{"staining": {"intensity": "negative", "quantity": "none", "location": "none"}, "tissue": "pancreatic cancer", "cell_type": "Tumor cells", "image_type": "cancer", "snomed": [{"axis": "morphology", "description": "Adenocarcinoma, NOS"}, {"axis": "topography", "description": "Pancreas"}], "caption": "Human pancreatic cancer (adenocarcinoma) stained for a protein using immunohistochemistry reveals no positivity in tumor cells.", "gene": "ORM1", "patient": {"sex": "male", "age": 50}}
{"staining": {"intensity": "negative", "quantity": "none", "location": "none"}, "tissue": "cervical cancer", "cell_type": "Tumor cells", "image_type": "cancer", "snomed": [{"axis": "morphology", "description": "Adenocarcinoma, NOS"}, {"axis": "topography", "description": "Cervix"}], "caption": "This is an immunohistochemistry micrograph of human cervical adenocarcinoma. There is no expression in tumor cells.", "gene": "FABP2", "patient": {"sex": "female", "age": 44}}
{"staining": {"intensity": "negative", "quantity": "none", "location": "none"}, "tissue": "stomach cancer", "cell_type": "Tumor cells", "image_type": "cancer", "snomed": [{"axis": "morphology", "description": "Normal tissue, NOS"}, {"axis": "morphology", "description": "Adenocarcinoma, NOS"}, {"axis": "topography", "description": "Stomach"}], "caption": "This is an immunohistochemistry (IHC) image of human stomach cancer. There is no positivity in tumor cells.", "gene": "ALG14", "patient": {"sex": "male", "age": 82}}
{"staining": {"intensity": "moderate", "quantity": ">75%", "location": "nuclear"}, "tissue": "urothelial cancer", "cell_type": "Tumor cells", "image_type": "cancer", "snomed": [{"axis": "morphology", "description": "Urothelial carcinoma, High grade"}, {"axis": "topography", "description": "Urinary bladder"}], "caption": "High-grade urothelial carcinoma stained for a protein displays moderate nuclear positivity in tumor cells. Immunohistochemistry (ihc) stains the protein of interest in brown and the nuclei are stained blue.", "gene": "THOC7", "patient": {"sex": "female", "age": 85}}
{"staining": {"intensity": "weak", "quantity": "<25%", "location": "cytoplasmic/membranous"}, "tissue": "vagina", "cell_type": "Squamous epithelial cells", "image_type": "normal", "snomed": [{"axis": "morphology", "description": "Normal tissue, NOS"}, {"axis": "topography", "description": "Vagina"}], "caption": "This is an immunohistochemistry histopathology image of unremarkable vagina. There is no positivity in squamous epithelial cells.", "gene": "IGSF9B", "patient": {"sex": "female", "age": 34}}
··········
Problem details —
The records above are to be transcribed exactly and completely.

Answer to the problem —
{"staining": {"intensity": "negative", "quantity": "none", "location": "none"}, "tissue": "pancreatic cancer", "cell_type": "Tumor cells", "image_type": "cancer", "snomed": [{"axis": "morphology", "description": "Adenocarcinoma, NOS"}, {"axis": "topography", "description": "Pancreas"}], "caption": "Human pancreatic cancer (adenocarcinoma) stained for a protein using immunohistochemistry reveals no positivity in tumor cells.", "gene": "ORM1", "patient": {"sex": "male", "age": 50}}
{"staining": {"intensity": "negative", "quantity": "none", "location": "none"}, "tissue": "cervical cancer", "cell_type": "Tumor cells", "image_type": "cancer", "snomed": [{"axis": "morphology", "description": "Adenocarcinoma, NOS"}, {"axis": "topography", "description": "Cervix"}], "caption": "This is an immunohistochemistry micrograph of human cervical adenocarcinoma. There is no expression in tumor cells.", "gene": "FABP2", "patient": {"sex": "female", "age": 44}}
{"staining": {"intensity": "negative", "quantity": "none", "location": "none"}, "tissue": "stomach cancer", "cell_type": "Tumor cells", "image_type": "cancer", "snomed": [{"axis": "morphology", "description": "Normal tissue, NOS"}, {"axis": "morphology", "description": "Adenocarcinoma, NOS"}, {"axis": "topography", "description": "Stomach"}], "caption": "This is an immunohistochemistry (IHC) image of human stomach cancer. There is no positivity in tumor cells.", "gene": "ALG14", "patient": {"sex": "male", "age": 82}}
{"staining": {"intensity": "moderate", "quantity": ">75%", "location": "nuclear"}, "tissue": "urothelial cancer", "cell_type": "Tumor cells", "image_type": "cancer", "snomed": [{"axis": "morphology", "description": "Urothelial carcinoma, High grade"}, {"axis": "topography", "description": "Urinary bladder"}], "caption": "High-grade urothelial carcinoma stained for a protein displays moderate nuclear positivity in tumor cells. Immunohistochemistry (ihc) stains the protein of interest in brown and the nuclei are stained blue.", "gene": "THOC7", "patient": {"sex": "female", "age": 85}}
{"staining": {"intensity": "weak", "quantity": "<25%", "location": "cytoplasmic/membranous"}, "tissue": "vagina", "cell_type": "Squamous epithelial cells", "image_type": "normal", "snomed": [{"axis": "morphology", "description": "Normal tissue, NOS"}, {"axis": "topography", "description": "Vagina"}], "caption": "This is an immunohistochemistry histopathology image of unremarkable vagina. There is no positivity in squamous epithelial cells.", "gene": "IGSF9B", "patient": {"sex": "female", "age": 34}}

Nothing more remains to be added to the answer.